NASA calls it quits on damaged Phoenix lander

NASA gave the Phoenix lander a final chance to phone home last week, but the craft's continuing silence and a new image showing ice damage to its solar panels have forced the space agency to give up hope on the mission.


The HiRISE camera aboard the Mars Reconnaissance Orbiter captured these images of Phoenix in 2008 and 2010. The recent image on the right shows a shadow from Phoenix's lander body and eastern solar panel, but no shadow cast by the craft's western solar panel. Credit: NASA/JPL-Caltech/University of Arizona

Phoenix landed in the Martian arctic two years ago this week, successfully accomplishing its primary three-month mission and two bonus months of operations before succumbing to the polar winter in November 2008.

The Mars Odyssey orbiter flew over the Phoenix landing site 61 times last week. Odyssey was listening for radio signals from the spacecraft that would indicate it had re-awakened after a winter slumber.

But Odyssey heard no signals from Phoenix, NASA announced Monday. Three other campaigns since January also failed to communicate with the lander.

Phoenix was not designed to survive winter near the Martian north pole, where the sun slips below the horizon for months and sheets of carbon dioxide ice encrust the soil.
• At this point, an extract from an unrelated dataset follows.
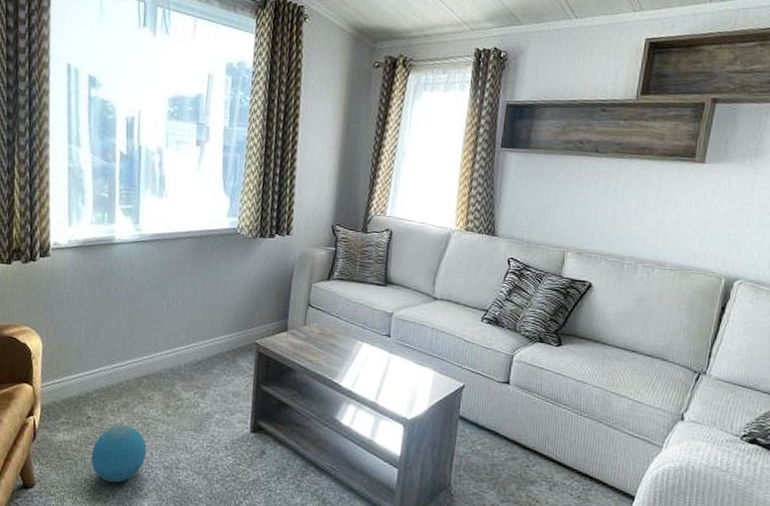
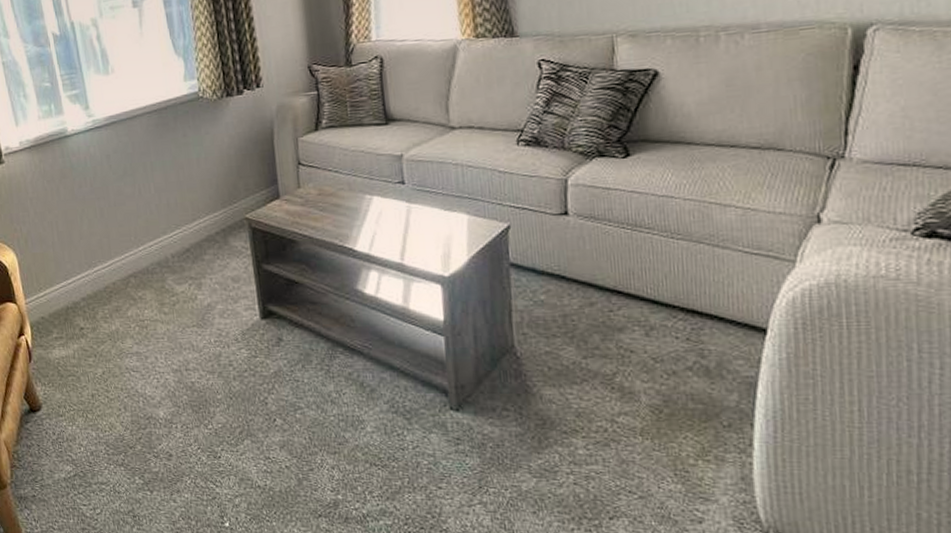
ball: present [91,425,147,483] -> none [92,331,151,394]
Before this spring's communications passes, NASA officials held onto a sliver of hope the lander would survive the winter and wake up as the sun rose above the horizon.

A new image of Phoenix snapped by the Mars Reconnaissance Orbiter's high-resolution HiRISE mapping camera shows one of the lander's two circular solar panels could have snapped off after several hundred pounds of ice built up on the structure.
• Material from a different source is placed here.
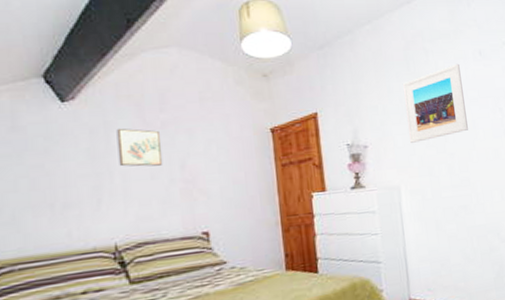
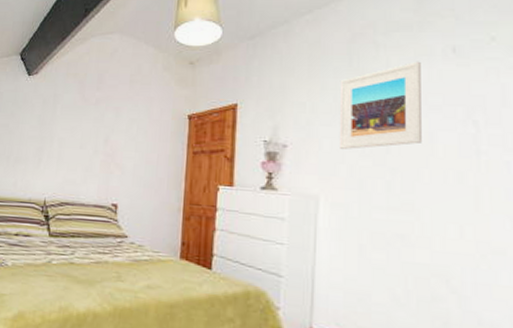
wall art: present [116,128,163,167] -> none [59,101,94,137]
The craft's shadow is smaller than in pictures taken from orbit during its operational mission in 2008.

"Before and after images are dramatically different," said Michael Mellon of the University of Colorado in Boulder, a science team member for both Phoenix and HiRISE. "The lander looks smaller, and only a portion of the difference can be explained by accumulation of dust on the lander, which makes its surfaces less distinguishable from surrounding ground."

Before the onset of winter, mission officials predicted the weight of ice on Phoenix could cause its solar panels to bend or break.
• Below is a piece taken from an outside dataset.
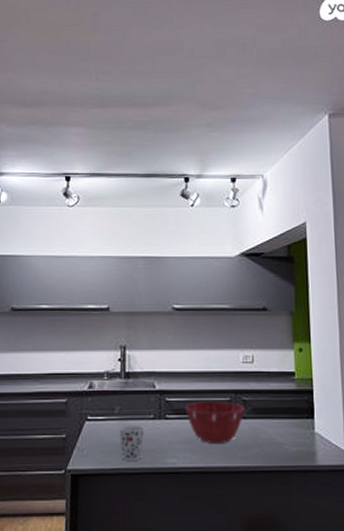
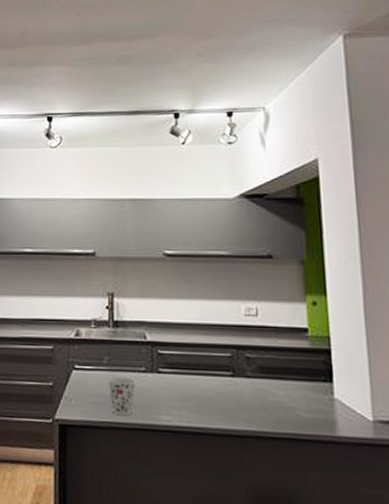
mixing bowl: present [185,401,245,443] -> none [180,356,249,403]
Phoenix collected this mosaic of one of the lander's solar panels in 2008. Credit: NASA/JPL-Caltech/University of Arizona/Texas A&M University

During its five-month mission, the lander dug trenches with a robot arm and studied patches of water ice just a few inches below the surface of Mars.

"The Phoenix spacecraft succeeded in its investigations and exceeded its planned lifetime," said Fuk Li, manager of Mars programs at the Jet Propulsion Laboratory in Pasadena, Calif. "Although its work is finished, analysis of information from Phoenix's science activities will continue for some time to come."

Phoenix also discovered evidence of occasional thawed water at the landing site, and the mission found a chemical called perchlorate, which set off speculation about the Red Planet's habitability in its ancient past. Perchlorates are toxic to some organisms and provide food for other species on Earth, and its discovery sent a mixed message to scientists trying to determine whether life ever existed on Mars.

"We found that the soil above the ice can act like a sponge, with perchlorate scavenging water from the atmosphere and holding on to it," said Peter Smith, Phoenix principal investigator at the University of Arizona in Tucson. "You can have a thin film layer of water capable of being a habitable environment. A micro-world at the scale of grains of soil -- that's where the action is."